10. Limitations, Broader Impact, and Practical Takeaways

The paper is candid about remaining limitations. HumanNOVA still struggles when the input image contains severe occlusion, when the back side of the clothing is highly ambiguous, or when the estimated SMPL mesh is completely wrong. The authors also note that extending the method to human-human or human-object interactions is a promising direction for future work.

The supplementary broader-impact discussion flags misuse concerns. Because the method lowers the barrier to producing realistic 3D human reconstructions, it could potentially be used for deceptive content, harassment, or privacy violations. The paper therefore calls for both technical safeguards and regulatory attention.
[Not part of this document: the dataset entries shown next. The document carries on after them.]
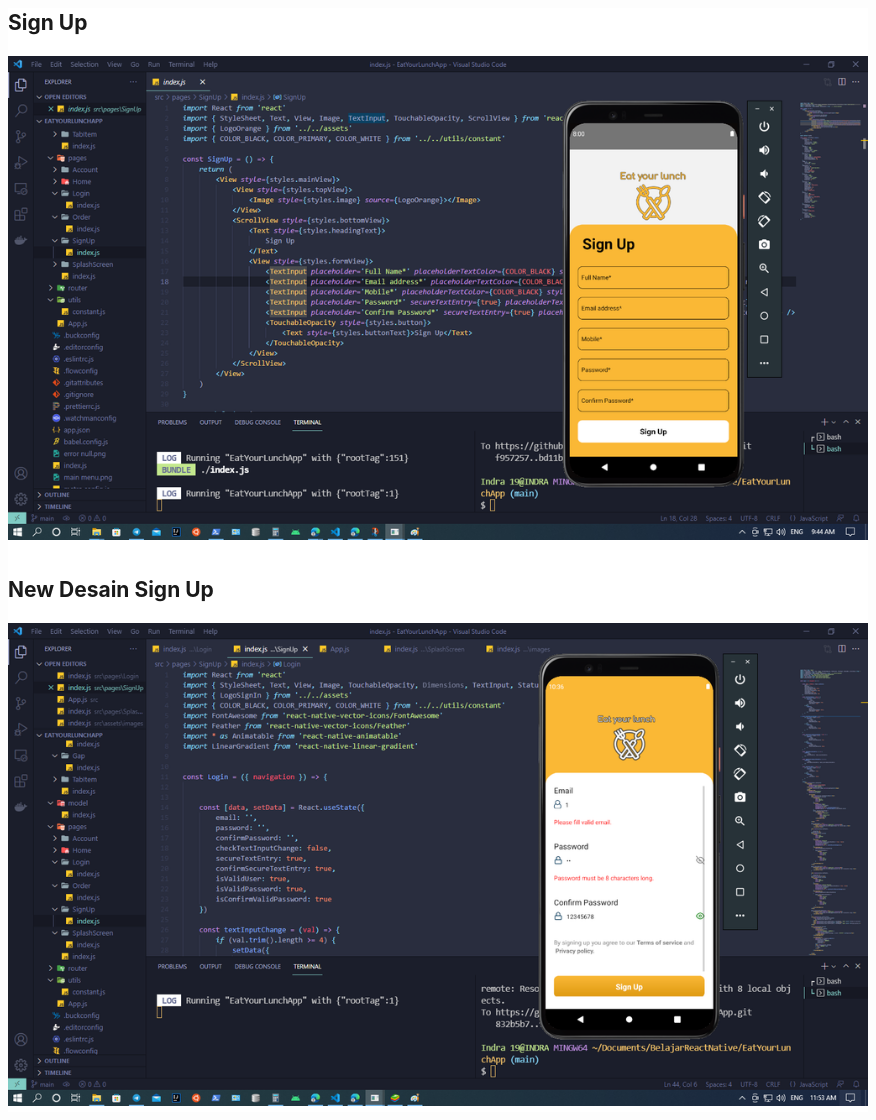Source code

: ## Sign Up

<img src="https://github.com/indrabsudirman/EatYourLunchApp/blob/main/sign%20up.png" width="100%">

## New Desain Sign Up

<img src="https://github.com/indrabsudirman/EatYourLunchApp/blob/main/new%20signup.png" width="100%">
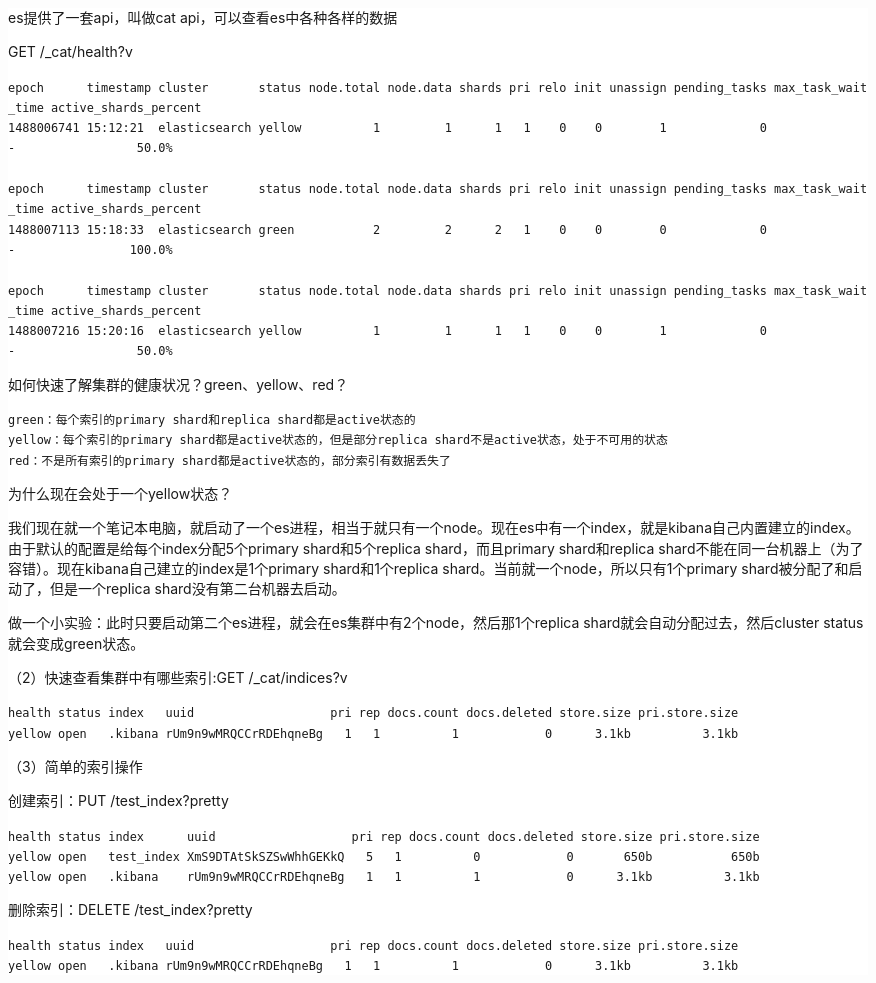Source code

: es提供了一套api，叫做cat api，可以查看es中各种各样的数据

GET /_cat/health?v

    epoch      timestamp cluster       status node.total node.data shards pri relo init unassign pending_tasks max_task_wait_time active_shards_percent
    1488006741 15:12:21  elasticsearch yellow          1         1      1   1    0    0        1             0                  -                 50.0%
    
    epoch      timestamp cluster       status node.total node.data shards pri relo init unassign pending_tasks max_task_wait_time active_shards_percent
    1488007113 15:18:33  elasticsearch green           2         2      2   1    0    0        0             0                  -                100.0%
    
    epoch      timestamp cluster       status node.total node.data shards pri relo init unassign pending_tasks max_task_wait_time active_shards_percent
    1488007216 15:20:16  elasticsearch yellow          1         1      1   1    0    0        1             0                  -                 50.0%

如何快速了解集群的健康状况？green、yellow、red？

    green：每个索引的primary shard和replica shard都是active状态的
    yellow：每个索引的primary shard都是active状态的，但是部分replica shard不是active状态，处于不可用的状态
    red：不是所有索引的primary shard都是active状态的，部分索引有数据丢失了

为什么现在会处于一个yellow状态？

我们现在就一个笔记本电脑，就启动了一个es进程，相当于就只有一个node。现在es中有一个index，就是kibana自己内置建立的index。由于默认的配置是给每个index分配5个primary shard和5个replica shard，而且primary shard和replica shard不能在同一台机器上（为了容错）。现在kibana自己建立的index是1个primary shard和1个replica shard。当前就一个node，所以只有1个primary shard被分配了和启动了，但是一个replica shard没有第二台机器去启动。

做一个小实验：此时只要启动第二个es进程，就会在es集群中有2个node，然后那1个replica shard就会自动分配过去，然后cluster status就会变成green状态。

（2）快速查看集群中有哪些索引:GET /_cat/indices?v

    health status index   uuid                   pri rep docs.count docs.deleted store.size pri.store.size
    yellow open   .kibana rUm9n9wMRQCCrRDEhqneBg   1   1          1            0      3.1kb          3.1kb

（3）简单的索引操作

创建索引：PUT /test_index?pretty

    health status index      uuid                   pri rep docs.count docs.deleted store.size pri.store.size
    yellow open   test_index XmS9DTAtSkSZSwWhhGEKkQ   5   1          0            0       650b           650b
    yellow open   .kibana    rUm9n9wMRQCCrRDEhqneBg   1   1          1            0      3.1kb          3.1kb

删除索引：DELETE /test_index?pretty
    
    health status index   uuid                   pri rep docs.count docs.deleted store.size pri.store.size
    yellow open   .kibana rUm9n9wMRQCCrRDEhqneBg   1   1          1            0      3.1kb          3.1kb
The practical takeaway is that the paper’s gains are driven by a clear recipe: scale human data aggressively, combine synthetic pose diversity with real capture realism, and adapt a large reconstruction backbone with a human-specific mesh prior and a sufficiently expressive triplane. Within that design space, HumanNOVA is presented as a strong proof that feed-forward LRM-style models can work well for humans, not just for generic objects.

11. Summary of Contributions

  • A feed-forward single-image human avatar model that reconstructs photorealistic 3D humans in under one second, with no test-time optimization.
  • A scalable data pipeline that combines synthetic rigged assets animated with AMASS poses and real multi-camera captures fitted with 3D Gaussian Splatting.
  • A token-conditioned transformer architecture that fuses DINOv2 image tokens and PTv3 mesh tokens into a triplane representation.
  • Strong quantitative improvements over prior human-specific and general reconstruction methods on rendering and geometry metrics across CustomHuman, THuman2, and 2K2K.
  • Ablations showing that both data sources, the mesh prior, sufficient triplane capacity, and adequate fusion depth are important for the final quality.